The United States and Israel cooperated to pursue and kill a senior al-Qaeda operative in Iran earlier this year, a bold intelligence operation by the two allied nations that came as the Trump administration was ramping up pressure on Tehran.

Four current and former US officials said Abu Mohammed al-Masri, al-Qaeda’s second leader, was killed by assassins in the Iranian capital in August.

The US provided intelligence to the Israelis on where they could find Masri and the alias he was using at the time, while Israeli agents carried out the killing, according to two of the officials.

The two other officials affirmed Masri’s killing but could not provide specific details, according to an Associated Press report on Sunday.

Masri was gunned down in a Tehran alley on Aug. 7, which coincided with the anniversary of the 1998 bombings of the US embassies in Nairobi, Kenya, and Dar es Salaam, Tanzania.

He was widely believed to have participated in the planning of those attacks and was wanted on terrorism charges by the US Federal Bureau of Investigation (FBI).

Masri’s death is a blow to al-Qaeda, the terror network that orchestrated the Sept. 11, 2001 attacks in the US, and comes amid rumors in the Middle East about the fate of the group’s leader, Ayman al-Zawahiri.

The four officials could not confirm those reports but said the US intelligence community was trying to determine their credibility.

Two of the officials — one within the intelligence community and with direct knowledge of the operation and another former CIA officer briefed on the matter — said Masri was killed by Kidon, a unit within the secretive Israeli spy organization Mossad allegedly responsible for the assassination of high-value targets. In Hebrew, Kidon means bayonet or “tip of the spear.”

The official in the intelligence community said Masri’s daughter, Maryam, was also a target of the operation.

..........

What this task involves:
Transcribe the stretch of the report on al-Masri's killing from "Four current and" through "report on Sunday.", keeping every word and punctuation mark as it appears.

Material provided:

..........

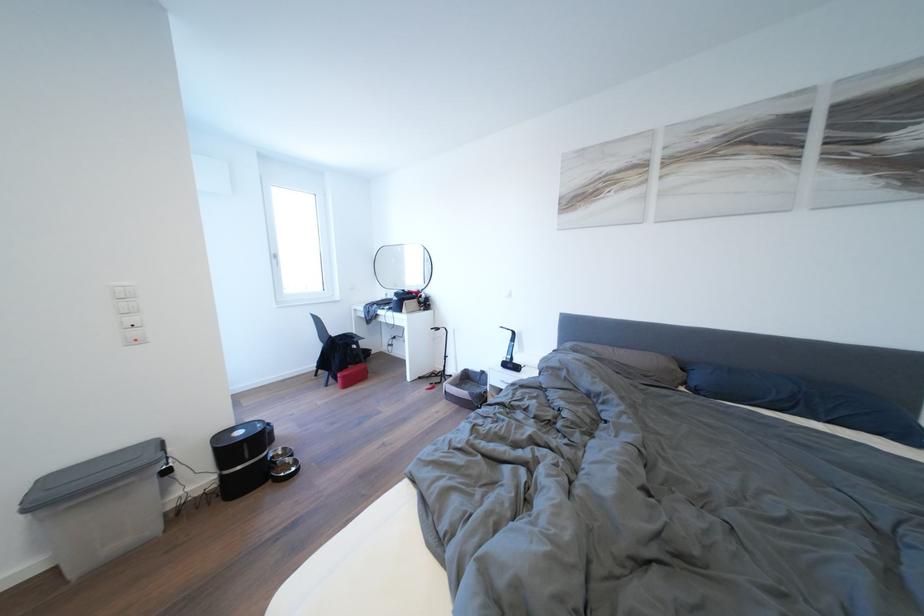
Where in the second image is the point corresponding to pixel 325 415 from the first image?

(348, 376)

..........

Solution to the exercise:
Four current and former US officials said Abu Mohammed al-Masri, al-Qaeda’s second leader, was killed by assassins in the Iranian capital in August.

The US provided intelligence to the Israelis on where they could find Masri and the alias he was using at the time, while Israeli agents carried out the killing, according to two of the officials.

The two other officials affirmed Masri’s killing but could not provide specific details, according to an Associated Press report on Sunday.